Problemas por resolver:
(1) En el extracto del documento, ¿qué respondió Dios cuando quien narra clamó por ayuda?
(2) Prosigue el extracto del documento, el relato personal sobre el agotamiento y el miedo, a partir de su última oración.

Aquellos de ustedes que he tenido el placer de conocer y con quienes he podido interactuar saben que soy sumamente feliz estando rodeada de gente (de hecho, muchas veces me llena más el tiempo que paso con la gente después de un evento que el mismo tiempo que paso sobre la plataforma--lo cual es mucho decir porque evidentemente cantar, liderar alabanza, es algo que disfruto al máximo). Estar rodeada de gente a quienes puedo amar y expresárselo, a quienes puedo mostrar el amor de Dios es muy vivificante para mí. Sin embargo, en medio de ese cansancio y agotamiento profundo del cuerpo y el alma tras haber dado y dado y dado sin descansar, noté que desarrollé una tendencia a resguardarme un poco de la gente, algo lo cual no es típico en mí. Me vi sumida en una cápsula mental, escondiéndome, intentando tal vez proteger la poca energía que me quedaba. Una auto-preservación mental y emocional. Mi sonrisa, la que siempre aparecía espontáneamente con los demás ya casi no se asomaba. El sólo pensar dar más de mí a otros me comenzó a parecer como algo muy ímprobo. Ésa no era yo. ¡¿Qué me estaba pasando?!

Así que fui ante Dios, mi roca, mi guía y mi mejor y perfecto amigo. Le pregunté qué andaba mal conmigo. ¿A dónde se fue mi gozo? ¿Por qué me estaba convirtiendo en esta persona que no me agrada ser? ¿Por qué me sentía como que me estaba revirtiendo a los mecanismos de defensa que utilizaba la ‘yo’ anterior que jamás quiero volver a ser (aquella chica irritable, cansada, y un tanto corajina y hasta media orgullosa)? En mi clamor por ayuda, Dios muy amable y tiernamente me respondió, “Estás agotada, y lo estás por causa del miedo.” 

¿Qué? ¿Dijo miedo? Siempre me había visto como una persona valiente, así que esto me tomó por sorpresa. Mientras estaba allí sentada con mi Señor y reflexionando acerca de lo que me hablaba de mis miedos, Él añadió, “Y lo que más te da miedo es ser usada y luego descartada, sin ser valorada por la persona que eres, sino por lo que haces, lo que tienes, o la influencia que te he dado.” 

¡Wow! Tuve que respirar al recibir estas palabras en mi corazón. Era fuerte escucharlo, pero tan cierto. Pero, ¿cómo había llegado allí? Sí, ya sé que en este caminar de ministerio, especialmente cuando tratas con mucha gente, experimentas toda clase de personalidades y actitudes. Personas que se encuentran en distintas etapas de sus procesos personales de vida y de fe. Unas experiencias son mejores que otras, pero todas son evidencia de que necesitamos tanto a Cristo para que nos ayude a desarrollar Su carácter en nuestras vidas. Y allí me preguntaba, ¿en dónde fue que abrí una puerta espiritual por donde entró este espíritu de miedo? Y así, respondiendo a mis pensamientos pude sentir el susurro de Dios continuar diciendo, “Recuerdas aquél día que estabas embargada por la decepción y dijiste ‘¡Es que ya no quiero que me usen más!’?” Ciertamente, si lo recordaba. Y ahí Dios dio un sólido pero gentil golpe a mi corazón con éstas palabras: “Eso que dijiste, ¿también me incluye a Mí?”

Datos en bruto:
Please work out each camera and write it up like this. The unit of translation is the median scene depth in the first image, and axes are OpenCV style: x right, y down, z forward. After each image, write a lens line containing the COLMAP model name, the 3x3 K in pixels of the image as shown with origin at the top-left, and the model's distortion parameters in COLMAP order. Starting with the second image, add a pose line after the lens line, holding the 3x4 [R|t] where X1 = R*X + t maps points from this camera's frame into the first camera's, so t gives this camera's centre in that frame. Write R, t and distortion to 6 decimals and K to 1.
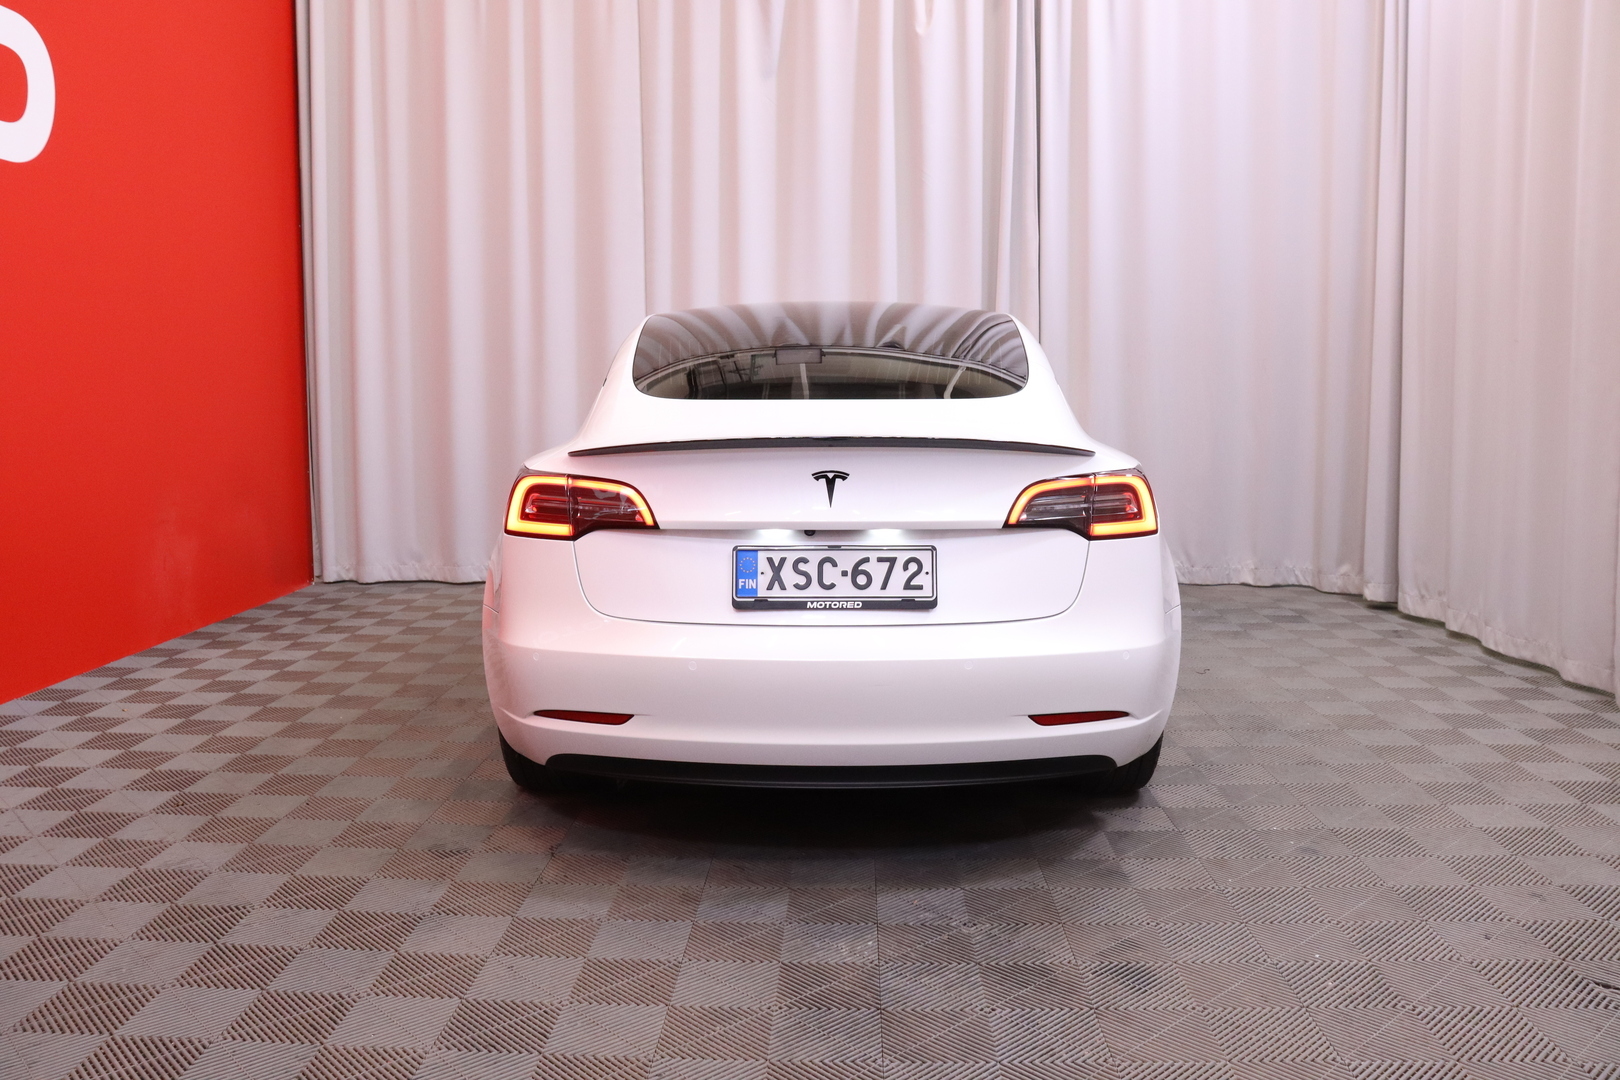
lens RADIAL K [[1316.1, 0, 812.9], [0, 1316.1, 529.4], [0, 0, 1]] dist [-0.111820, 0.040556]
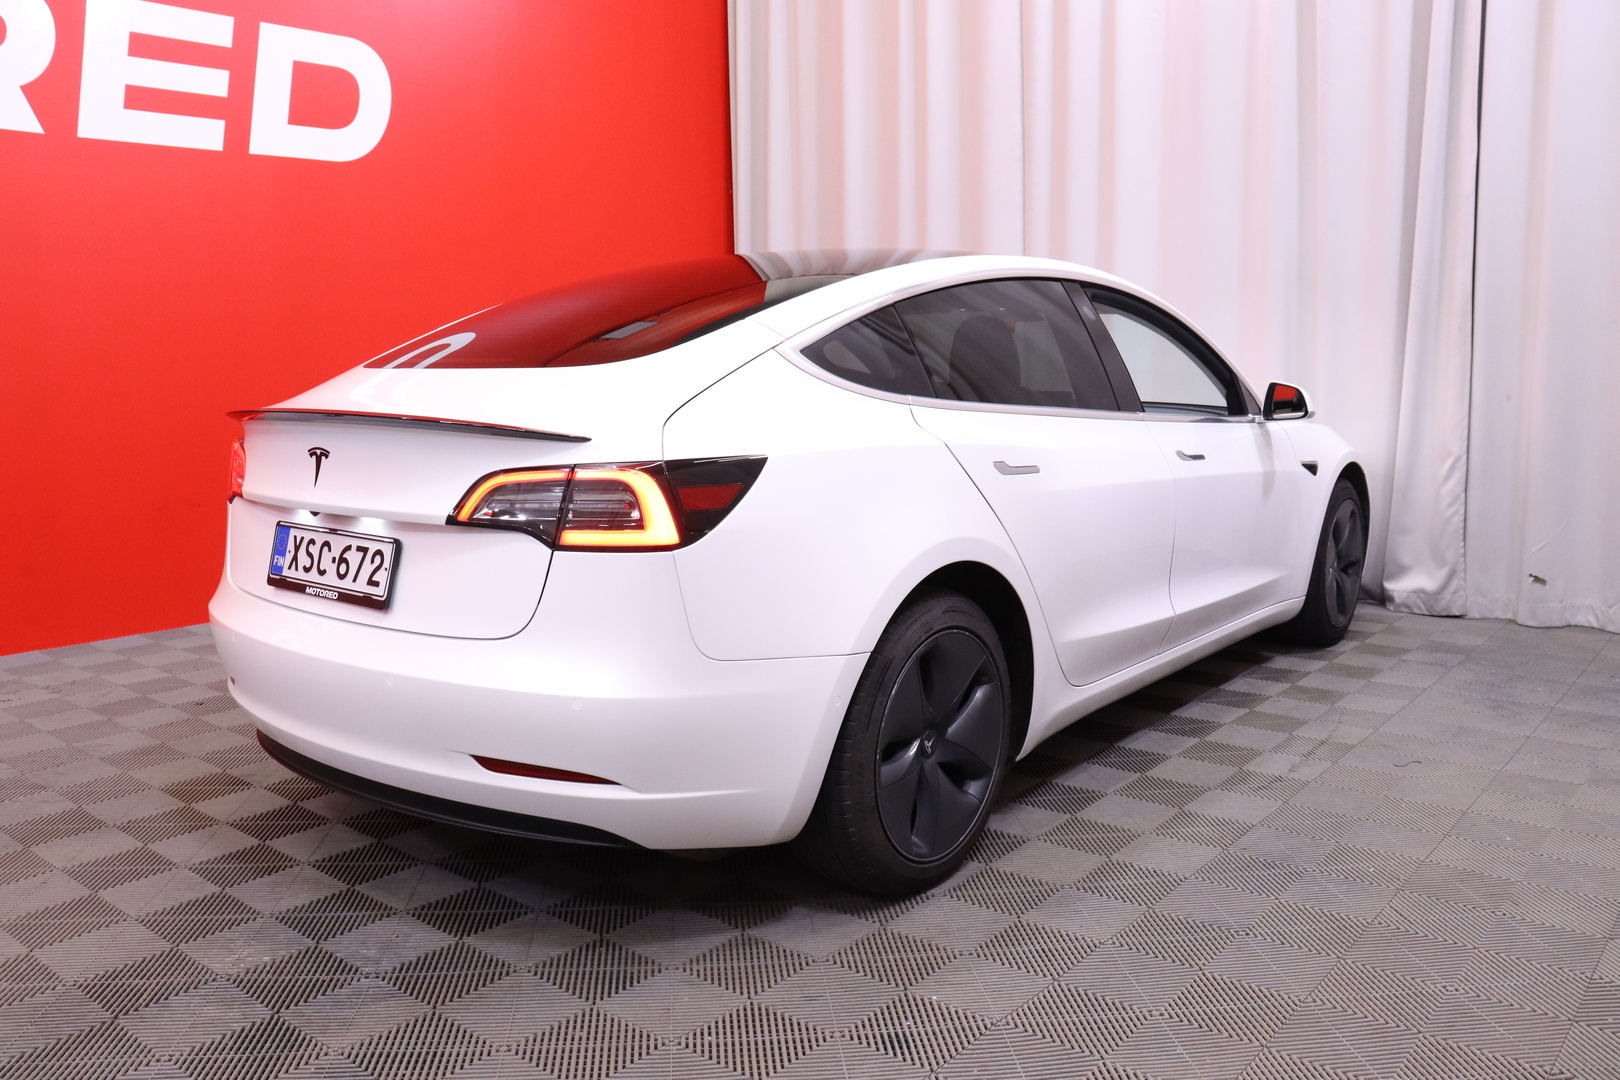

Resultados del ejercicio:
(1) Le respondió: "Estás agotada, y lo estás por causa del miedo."

(2)
De inmediato, en ese preciso momento realicé que yo había hecho un voto interno en mi corazón. Juzgué a otros en mi corazón, sin pensar lo que Dios pensaba o cómo se sentía al respecto. Esto había dado cabida al miedo y la amargura en mi interior. Lloré, gemí, pedí perdón, me retracté y me arrepentí. Unos minutos más tarde podía sentir más de la voz de Dios diciendo, “¿Es realmente tan malo que otros quieran acercarse a ti por lo que tienes? No tengas temor de darlo. Ya no tienes que darte a ti misma. Dame a MÍ. Yo soy lo que tú tienes, y siempre lo seré. Mientras tú eres finita, Yo soy infinito. Mientras tú eres pequeña, Yo soy el más grande. Mientras tú un día llegarás a tu fin, Yo soy para siempre. Muéstrales a MÍ. Háblales de MÍ. Continúa mostrándoles el camino hacia MÍ.” Y así nada más el miedo y el temor se fueron. En Él se consumieron y fui libre.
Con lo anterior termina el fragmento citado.